We dropped in on the Science Museum celebration to speak to three women with different perspectives on the web's history. Dame Wendy Hall, a computer scientist who has worked with Sir Tim since the early days of the web, shares many of his concerns about its current state.
She admits they may have been too optimistic about human nature, but she still believes that ideas such as giving people more ownership of their data can give the web a healthier future.
Marieme Jamme, the first black woman to sit on the board of the Web Foundation, and tech entrepreneur Roya Mahboob, from Afghanistan, both take a very positive view of what the web has done for them.
Ms Jamme contrasts her life as a 13-year-old trafficked on to the streets of Paris before the web era with today when she is able to use the internet to combat trafficking and get information to girls.
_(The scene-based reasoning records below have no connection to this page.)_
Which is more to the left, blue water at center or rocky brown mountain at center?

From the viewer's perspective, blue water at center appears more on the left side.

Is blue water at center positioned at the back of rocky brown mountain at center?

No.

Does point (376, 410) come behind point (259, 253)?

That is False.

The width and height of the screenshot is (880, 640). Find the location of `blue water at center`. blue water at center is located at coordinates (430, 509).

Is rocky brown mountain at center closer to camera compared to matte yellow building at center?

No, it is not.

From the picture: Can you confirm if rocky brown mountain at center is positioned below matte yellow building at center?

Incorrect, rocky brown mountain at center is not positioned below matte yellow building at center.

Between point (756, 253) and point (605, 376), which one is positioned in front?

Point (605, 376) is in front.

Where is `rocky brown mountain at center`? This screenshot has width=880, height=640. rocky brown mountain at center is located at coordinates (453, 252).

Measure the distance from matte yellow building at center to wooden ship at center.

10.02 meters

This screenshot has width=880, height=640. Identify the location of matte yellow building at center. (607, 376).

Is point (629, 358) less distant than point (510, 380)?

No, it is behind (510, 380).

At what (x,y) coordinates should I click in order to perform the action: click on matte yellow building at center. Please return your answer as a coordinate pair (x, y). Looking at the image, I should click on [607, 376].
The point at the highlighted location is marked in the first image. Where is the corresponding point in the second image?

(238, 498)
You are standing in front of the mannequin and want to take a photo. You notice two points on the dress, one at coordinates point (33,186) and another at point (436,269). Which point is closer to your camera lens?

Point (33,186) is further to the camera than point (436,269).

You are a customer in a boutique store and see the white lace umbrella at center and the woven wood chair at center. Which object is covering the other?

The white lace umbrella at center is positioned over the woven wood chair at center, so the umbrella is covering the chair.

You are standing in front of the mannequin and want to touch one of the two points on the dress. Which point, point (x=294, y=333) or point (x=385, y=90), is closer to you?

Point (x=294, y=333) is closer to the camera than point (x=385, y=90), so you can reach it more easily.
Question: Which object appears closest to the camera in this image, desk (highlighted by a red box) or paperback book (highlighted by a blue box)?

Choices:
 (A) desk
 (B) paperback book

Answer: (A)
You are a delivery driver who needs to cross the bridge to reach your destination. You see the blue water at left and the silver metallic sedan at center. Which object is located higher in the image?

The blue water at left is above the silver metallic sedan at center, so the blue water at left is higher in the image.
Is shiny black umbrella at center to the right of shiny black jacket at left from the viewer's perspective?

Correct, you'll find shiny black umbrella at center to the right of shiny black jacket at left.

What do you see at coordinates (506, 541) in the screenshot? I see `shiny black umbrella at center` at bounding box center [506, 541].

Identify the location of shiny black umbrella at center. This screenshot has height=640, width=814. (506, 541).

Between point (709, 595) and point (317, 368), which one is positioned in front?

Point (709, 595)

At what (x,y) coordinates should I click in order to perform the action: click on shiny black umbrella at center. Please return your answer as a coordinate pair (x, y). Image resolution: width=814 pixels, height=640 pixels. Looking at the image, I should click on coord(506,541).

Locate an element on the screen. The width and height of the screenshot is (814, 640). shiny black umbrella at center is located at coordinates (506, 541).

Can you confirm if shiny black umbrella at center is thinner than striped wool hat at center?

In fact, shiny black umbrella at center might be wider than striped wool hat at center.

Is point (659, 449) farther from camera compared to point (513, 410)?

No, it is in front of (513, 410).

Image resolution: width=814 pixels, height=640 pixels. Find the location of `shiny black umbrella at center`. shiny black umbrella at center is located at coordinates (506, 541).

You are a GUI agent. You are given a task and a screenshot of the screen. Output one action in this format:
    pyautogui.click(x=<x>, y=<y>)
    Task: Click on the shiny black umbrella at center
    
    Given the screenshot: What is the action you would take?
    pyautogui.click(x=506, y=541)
Ms Mahboob told us that using the web for the first time at 16 was like leaving "digital darkness", connecting to the rest of the world and allowing her to set off on the path to becoming an entrepreneur.
And we take a journey into a very different web - the Chinese version. James Griffiths, author of The Great Firewall of China, explains how the Chinese authorities have managed to impose a very rigid system of censorship while still having a thriving web culture and some extremely powerful social media firms.
The web visionaries had a utopian vision of a borderless world where information flowed freely. But China has proved that you can make the web bow to a government's demands, and other authoritarian regimes are looking at its model with great interest.